## TRY IT:
Set down exactly, from the records below, the line with "high-resolution photomicrograph shows" through the line with "of human pancreatic", and nothing else.

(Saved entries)
BEGIN
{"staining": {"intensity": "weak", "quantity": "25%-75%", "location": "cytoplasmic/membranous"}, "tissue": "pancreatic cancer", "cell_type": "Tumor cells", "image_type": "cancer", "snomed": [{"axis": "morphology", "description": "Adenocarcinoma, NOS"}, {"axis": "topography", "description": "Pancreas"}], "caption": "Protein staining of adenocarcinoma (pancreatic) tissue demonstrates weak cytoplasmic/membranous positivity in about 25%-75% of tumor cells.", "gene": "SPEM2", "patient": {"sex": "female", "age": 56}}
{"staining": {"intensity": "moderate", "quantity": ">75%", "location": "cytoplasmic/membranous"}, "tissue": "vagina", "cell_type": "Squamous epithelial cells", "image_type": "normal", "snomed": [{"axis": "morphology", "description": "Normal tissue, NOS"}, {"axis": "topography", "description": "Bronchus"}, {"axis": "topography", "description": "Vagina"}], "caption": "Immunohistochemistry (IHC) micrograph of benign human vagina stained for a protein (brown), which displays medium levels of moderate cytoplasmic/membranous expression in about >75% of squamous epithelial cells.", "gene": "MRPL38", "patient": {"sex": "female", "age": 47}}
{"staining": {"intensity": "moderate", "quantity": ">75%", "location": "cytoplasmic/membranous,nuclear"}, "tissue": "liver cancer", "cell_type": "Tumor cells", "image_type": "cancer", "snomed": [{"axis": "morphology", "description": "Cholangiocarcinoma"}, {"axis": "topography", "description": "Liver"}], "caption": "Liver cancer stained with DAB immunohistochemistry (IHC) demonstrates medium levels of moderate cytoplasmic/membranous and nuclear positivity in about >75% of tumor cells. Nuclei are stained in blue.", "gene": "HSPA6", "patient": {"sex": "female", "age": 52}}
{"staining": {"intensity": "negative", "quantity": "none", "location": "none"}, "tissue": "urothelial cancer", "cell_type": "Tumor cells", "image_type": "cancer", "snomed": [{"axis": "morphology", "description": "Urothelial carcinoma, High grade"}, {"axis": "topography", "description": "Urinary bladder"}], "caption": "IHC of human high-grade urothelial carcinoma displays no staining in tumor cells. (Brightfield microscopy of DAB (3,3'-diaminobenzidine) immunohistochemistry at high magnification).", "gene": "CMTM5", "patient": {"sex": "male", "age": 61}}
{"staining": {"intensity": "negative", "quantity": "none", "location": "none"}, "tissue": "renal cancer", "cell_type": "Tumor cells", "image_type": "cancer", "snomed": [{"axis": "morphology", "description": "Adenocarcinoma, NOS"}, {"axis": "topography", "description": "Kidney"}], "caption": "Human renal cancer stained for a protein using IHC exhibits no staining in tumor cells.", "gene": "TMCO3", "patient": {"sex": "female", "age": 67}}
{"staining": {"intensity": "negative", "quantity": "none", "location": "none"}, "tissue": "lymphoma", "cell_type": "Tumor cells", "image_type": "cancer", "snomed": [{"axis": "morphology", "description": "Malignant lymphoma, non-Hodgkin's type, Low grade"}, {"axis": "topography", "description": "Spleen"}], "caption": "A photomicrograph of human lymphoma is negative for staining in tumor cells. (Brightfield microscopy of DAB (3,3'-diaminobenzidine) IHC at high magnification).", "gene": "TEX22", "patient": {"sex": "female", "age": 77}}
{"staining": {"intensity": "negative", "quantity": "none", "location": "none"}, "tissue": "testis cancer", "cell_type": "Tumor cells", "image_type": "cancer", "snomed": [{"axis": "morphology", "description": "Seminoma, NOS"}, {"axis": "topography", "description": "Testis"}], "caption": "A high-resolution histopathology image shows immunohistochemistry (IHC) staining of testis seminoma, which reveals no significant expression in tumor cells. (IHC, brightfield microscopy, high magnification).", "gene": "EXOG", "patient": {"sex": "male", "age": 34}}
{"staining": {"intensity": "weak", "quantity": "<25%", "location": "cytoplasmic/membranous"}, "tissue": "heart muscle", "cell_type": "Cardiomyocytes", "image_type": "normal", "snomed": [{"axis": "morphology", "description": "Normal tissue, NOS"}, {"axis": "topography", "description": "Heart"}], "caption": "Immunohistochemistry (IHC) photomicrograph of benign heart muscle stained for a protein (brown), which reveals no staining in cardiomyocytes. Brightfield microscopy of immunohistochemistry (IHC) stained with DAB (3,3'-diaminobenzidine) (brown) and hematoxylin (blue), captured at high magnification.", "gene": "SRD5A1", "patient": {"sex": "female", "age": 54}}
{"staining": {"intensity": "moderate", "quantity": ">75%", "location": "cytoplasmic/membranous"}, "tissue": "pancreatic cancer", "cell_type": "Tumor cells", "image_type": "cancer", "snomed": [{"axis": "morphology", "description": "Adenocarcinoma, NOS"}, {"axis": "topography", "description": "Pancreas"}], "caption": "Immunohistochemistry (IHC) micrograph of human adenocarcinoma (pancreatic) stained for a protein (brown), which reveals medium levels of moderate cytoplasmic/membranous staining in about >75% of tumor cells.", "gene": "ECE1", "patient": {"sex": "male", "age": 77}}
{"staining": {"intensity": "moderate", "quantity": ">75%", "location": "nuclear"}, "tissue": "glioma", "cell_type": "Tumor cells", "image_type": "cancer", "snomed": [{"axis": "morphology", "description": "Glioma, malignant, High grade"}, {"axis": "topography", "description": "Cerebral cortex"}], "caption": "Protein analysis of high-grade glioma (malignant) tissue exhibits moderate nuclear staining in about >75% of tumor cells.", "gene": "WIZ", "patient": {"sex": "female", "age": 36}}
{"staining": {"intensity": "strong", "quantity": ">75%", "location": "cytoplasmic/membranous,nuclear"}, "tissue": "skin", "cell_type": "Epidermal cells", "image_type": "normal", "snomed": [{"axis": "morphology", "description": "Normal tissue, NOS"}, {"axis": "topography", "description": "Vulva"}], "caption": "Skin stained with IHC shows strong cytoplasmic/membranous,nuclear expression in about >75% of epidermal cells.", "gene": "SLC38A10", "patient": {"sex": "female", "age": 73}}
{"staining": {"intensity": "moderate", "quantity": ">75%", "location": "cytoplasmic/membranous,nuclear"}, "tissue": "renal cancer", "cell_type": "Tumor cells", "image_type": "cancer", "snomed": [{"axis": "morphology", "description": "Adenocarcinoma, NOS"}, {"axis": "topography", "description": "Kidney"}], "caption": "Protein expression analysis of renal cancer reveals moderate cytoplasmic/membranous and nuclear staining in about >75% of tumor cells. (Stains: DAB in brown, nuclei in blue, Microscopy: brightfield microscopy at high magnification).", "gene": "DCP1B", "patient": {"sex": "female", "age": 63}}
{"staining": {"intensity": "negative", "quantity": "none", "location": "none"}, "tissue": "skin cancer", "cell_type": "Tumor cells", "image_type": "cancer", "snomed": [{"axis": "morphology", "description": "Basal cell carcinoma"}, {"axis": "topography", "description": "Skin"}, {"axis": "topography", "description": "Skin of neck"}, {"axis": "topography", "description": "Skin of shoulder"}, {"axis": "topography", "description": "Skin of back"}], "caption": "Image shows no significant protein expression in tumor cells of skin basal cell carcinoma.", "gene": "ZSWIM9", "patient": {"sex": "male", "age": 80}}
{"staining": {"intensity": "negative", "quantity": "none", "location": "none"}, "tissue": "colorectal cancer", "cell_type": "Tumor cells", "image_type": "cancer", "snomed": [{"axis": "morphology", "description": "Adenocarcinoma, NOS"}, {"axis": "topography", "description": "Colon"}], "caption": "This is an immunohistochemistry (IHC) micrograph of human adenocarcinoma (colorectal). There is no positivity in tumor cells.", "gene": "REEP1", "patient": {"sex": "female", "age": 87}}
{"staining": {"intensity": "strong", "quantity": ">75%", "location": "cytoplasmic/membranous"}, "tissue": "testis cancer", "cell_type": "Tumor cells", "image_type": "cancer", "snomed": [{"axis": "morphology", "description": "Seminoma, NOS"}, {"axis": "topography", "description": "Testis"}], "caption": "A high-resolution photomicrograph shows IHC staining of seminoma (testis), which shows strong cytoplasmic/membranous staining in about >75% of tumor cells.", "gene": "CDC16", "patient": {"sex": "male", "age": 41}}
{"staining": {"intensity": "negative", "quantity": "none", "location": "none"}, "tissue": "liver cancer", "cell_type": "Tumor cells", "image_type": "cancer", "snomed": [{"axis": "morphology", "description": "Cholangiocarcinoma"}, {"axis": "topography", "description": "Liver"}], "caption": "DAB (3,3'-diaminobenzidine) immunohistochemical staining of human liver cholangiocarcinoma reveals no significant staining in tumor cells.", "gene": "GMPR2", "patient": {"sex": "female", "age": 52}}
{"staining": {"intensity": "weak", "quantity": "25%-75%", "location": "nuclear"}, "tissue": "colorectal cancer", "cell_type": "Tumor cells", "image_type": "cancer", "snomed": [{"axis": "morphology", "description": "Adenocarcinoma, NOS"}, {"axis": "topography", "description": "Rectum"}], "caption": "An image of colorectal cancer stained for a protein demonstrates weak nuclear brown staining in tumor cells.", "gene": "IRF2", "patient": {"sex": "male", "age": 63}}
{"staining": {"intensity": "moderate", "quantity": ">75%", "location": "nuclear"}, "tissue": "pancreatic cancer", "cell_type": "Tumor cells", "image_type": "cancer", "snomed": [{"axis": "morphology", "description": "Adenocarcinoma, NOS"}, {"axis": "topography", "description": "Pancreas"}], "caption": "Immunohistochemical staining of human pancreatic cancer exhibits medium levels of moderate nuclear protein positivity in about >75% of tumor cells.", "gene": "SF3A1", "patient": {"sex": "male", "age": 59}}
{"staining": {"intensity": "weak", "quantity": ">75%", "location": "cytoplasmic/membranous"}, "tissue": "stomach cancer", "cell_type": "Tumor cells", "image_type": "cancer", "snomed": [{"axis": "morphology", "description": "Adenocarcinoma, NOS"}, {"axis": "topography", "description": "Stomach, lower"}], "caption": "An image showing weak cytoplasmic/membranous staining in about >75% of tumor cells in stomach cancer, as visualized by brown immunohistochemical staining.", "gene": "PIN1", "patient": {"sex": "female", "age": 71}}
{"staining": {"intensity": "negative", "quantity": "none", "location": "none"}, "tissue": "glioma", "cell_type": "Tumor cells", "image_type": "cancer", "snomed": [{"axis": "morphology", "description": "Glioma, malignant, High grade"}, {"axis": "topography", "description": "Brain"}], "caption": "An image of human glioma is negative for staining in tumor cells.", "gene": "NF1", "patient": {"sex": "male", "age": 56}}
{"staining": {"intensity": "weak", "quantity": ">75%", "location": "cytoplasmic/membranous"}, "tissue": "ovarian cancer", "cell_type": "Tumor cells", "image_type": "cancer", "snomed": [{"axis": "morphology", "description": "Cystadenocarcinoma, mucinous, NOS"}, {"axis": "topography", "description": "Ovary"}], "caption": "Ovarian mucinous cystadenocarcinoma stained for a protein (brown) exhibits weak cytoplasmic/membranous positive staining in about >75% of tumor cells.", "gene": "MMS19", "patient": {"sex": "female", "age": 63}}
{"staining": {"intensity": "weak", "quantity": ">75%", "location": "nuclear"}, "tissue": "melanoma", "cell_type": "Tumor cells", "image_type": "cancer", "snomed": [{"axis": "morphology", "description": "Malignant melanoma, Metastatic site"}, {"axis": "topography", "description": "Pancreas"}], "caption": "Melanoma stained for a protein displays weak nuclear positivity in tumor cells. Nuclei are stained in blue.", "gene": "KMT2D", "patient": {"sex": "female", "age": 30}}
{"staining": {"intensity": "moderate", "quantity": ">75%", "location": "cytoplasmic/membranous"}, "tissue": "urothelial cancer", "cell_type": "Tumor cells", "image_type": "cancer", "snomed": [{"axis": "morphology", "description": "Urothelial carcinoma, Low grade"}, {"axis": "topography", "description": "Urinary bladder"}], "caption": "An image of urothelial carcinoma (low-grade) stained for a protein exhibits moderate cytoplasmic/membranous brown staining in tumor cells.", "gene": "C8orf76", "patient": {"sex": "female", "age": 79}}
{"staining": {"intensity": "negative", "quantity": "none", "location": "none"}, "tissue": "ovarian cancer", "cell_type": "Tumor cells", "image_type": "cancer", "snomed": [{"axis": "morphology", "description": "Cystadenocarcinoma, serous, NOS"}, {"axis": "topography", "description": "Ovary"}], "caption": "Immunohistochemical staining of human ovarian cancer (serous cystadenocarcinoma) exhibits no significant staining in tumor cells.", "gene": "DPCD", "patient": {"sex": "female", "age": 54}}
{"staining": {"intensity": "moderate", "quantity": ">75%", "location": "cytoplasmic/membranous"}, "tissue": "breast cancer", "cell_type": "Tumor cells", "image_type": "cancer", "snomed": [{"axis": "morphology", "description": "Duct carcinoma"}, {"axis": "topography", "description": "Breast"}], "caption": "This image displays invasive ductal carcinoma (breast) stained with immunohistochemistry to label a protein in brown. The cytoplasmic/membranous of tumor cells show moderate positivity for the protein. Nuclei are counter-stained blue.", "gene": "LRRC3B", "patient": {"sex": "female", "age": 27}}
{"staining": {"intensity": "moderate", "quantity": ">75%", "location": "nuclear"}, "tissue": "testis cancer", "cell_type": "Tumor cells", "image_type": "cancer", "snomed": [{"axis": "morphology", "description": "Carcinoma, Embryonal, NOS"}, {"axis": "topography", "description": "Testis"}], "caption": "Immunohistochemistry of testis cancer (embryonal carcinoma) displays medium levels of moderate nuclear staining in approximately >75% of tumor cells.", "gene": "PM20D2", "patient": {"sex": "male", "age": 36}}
END
## FINISHED EXERCISE:
{"staining": {"intensity": "strong", "quantity": ">75%", "location": "cytoplasmic/membranous"}, "tissue": "testis cancer", "cell_type": "Tumor cells", "image_type": "cancer", "snomed": [{"axis": "morphology", "description": "Seminoma, NOS"}, {"axis": "topography", "description": "Testis"}], "caption": "A high-resolution photomicrograph shows IHC staining of seminoma (testis), which shows strong cytoplasmic/membranous staining in about >75% of tumor cells.", "gene": "CDC16", "patient": {"sex": "male", "age": 41}}
{"staining": {"intensity": "negative", "quantity": "none", "location": "none"}, "tissue": "liver cancer", "cell_type": "Tumor cells", "image_type": "cancer", "snomed": [{"axis": "morphology", "description": "Cholangiocarcinoma"}, {"axis": "topography", "description": "Liver"}], "caption": "DAB (3,3'-diaminobenzidine) immunohistochemical staining of human liver cholangiocarcinoma reveals no significant staining in tumor cells.", "gene": "GMPR2", "patient": {"sex": "female", "age": 52}}
{"staining": {"intensity": "weak", "quantity": "25%-75%", "location": "nuclear"}, "tissue": "colorectal cancer", "cell_type": "Tumor cells", "image_type": "cancer", "snomed": [{"axis": "morphology", "description": "Adenocarcinoma, NOS"}, {"axis": "topography", "description": "Rectum"}], "caption": "An image of colorectal cancer stained for a protein demonstrates weak nuclear brown staining in tumor cells.", "gene": "IRF2", "patient": {"sex": "male", "age": 63}}
{"staining": {"intensity": "moderate", "quantity": ">75%", "location": "nuclear"}, "tissue": "pancreatic cancer", "cell_type": "Tumor cells", "image_type": "cancer", "snomed": [{"axis": "morphology", "description": "Adenocarcinoma, NOS"}, {"axis": "topography", "description": "Pancreas"}], "caption": "Immunohistochemical staining of human pancreatic cancer exhibits medium levels of moderate nuclear protein positivity in about >75% of tumor cells.", "gene": "SF3A1", "patient": {"sex": "male", "age": 59}}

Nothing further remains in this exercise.